People unfamiliar with The Livestock Conservancy will ask, what does The Livestock Conservancy do? Our mission and actions can be broken down into three basic categories: Discover, Secure, Sustain. All of our actions support our mission of promoting genetic diversity through the conservation of rare breeds of livestock and poultry.
The Livestock Conservancy's work can be visualized as a pyramid. At the base is our mission, and each side is made up of our primary objectives: Discover, Secure, and Sustain. It is these three core elements that save a breed.
Saving breeds depends on multiple steps, and failure in any one of them assures failure of breed survival. These steps can be summarized as discover, secure, sustain. The Livestock Conservancy has found these steps to be useful in breed rescue and conservation, as each step has specific tasks that must be done, and specific pitfalls that must be avoided if conservation is to succeed. The Livestock Conservancy has used these three steps for over 30 years in helping breeders to save breeds.
Discover is the first and a very important link in the chain. “Discover” means finding rare breeds, out there, in the fields and woods and barns where they have quietly survived for generations. Discovery is most dramatic, and most essential, for landraces and feral populations. These important populations can be discovered many different ways, sometimes they just pop up, other times they are noticed as part of a system using other more recognizable rare breeds, and very frequently they are discovered when someone mentions the old guy down the road with some interesting animals.
It takes research to figure out if newly discovered animals might in fact “be something.” The assessment depends a lot on context – the place and the history of both the people and the animals involved. Assessment also requires a good close look at them. Does the herd or flock reflect the history of origin? Is there a consistency of breed type across all the animals? Does the history fit what is seen in the animals, and does it fit the area? Do the animals fit the biological definition for a breed?
Answers to these basic questions will determine if a new breed has indeed been discovered (this happens very, very rarely) or whether a previously unknown herd or flock of a rare breed has surfaced (a rare occurrence, but more common than discovering an overlooked breed). A census and documentation of characteristics occurs at this stage, too – including both the obvious external features, and the subtle adaptive traits that can mean the difference between surviving in compromised environments… or not. At this stage DNA analysis can greatly help in assessing the significance of a newly discovered population.

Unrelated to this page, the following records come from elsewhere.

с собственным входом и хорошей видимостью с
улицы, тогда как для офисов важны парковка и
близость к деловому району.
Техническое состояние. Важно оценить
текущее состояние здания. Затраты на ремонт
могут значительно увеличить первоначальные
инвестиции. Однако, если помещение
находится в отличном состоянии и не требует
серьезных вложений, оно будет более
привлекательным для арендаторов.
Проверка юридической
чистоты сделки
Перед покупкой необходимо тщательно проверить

Secure. This second step requires science, politics, collaboration, and a hefty portion of luck. The goal of the “secure” link in the chain is to prevent further genetic erosion, by setting up a plan that encourages breeders to conserve all of the genetic diversity found within the breed. This begins by figuring out the structure of the breed population. How is each herd or flock relates to the others? How are the animals related to each other? Oral history and human movement answer these questions. Pedigrees, when kept, contribute significantly to understanding breed structure. Molecular or DNA analysis can help at this stage as well the discovery phase. Breed strategies are devised that maintain bloodlines but protect against the loss of health that occurs with inbreeding. Securing a population requires that people work together. Breeders may be brought together by tradition, but also by excitement and novelty. To be successful the breeders absolutely must work together to save the animals in the same environmental and cultural context in which they have been developed. Sometimes that last bit is possible, sometimes it is not. Breed associations, registries, promotion and marketing, all come out of this human collaboration.

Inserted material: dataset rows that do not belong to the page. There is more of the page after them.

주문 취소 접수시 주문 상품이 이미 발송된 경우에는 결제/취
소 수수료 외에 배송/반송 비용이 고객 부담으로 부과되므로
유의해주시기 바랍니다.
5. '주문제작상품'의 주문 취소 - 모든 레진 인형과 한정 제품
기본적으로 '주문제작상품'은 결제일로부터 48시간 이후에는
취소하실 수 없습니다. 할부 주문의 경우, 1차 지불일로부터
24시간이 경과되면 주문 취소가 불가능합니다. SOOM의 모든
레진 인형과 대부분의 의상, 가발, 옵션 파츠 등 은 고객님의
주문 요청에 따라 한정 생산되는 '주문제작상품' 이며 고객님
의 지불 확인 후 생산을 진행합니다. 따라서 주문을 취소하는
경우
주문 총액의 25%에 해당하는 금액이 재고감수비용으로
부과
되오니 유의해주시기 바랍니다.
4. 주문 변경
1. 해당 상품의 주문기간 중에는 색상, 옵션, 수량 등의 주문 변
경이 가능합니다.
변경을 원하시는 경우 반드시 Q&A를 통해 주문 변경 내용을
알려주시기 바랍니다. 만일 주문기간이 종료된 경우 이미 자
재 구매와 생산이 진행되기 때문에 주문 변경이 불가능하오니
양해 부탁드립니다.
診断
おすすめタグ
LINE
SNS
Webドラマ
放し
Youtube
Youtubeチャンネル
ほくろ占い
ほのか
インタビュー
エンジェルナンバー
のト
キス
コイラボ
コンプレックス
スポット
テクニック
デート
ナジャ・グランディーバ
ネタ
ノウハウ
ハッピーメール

Sustain. This third link in the chain is where a breed can really take off and succeed. The breed has been secured genetically, and has been stabilized with regard to population structure and genetic variation. With smart thinking, patience, and respectful cooperation, breeds can grow into valued components of our agricultural and food systems. During this step we see new people get interested in the breed, and they need education on husbandry, breeding, and genetic resource management to effectively manage the breed for a secure future. They need information about how to navigate the regulatory issues of converting living animals to human food. Equally important, they also need help with marketing, and often bring great enthusiasm and fresh ideas to this critical but potentially troublesome aspect of breed promotion. New and old breeders alike also need help at this stage in thinking through all of the stages a breeder goes through in a lifetime career with a breed. These include the frequently overlooked topics of herd reduction or liquidation so that the breed doesn’t slip back into the perilous stage that it knew before steps one and two brought it from the brink of an obscure slide into extinction.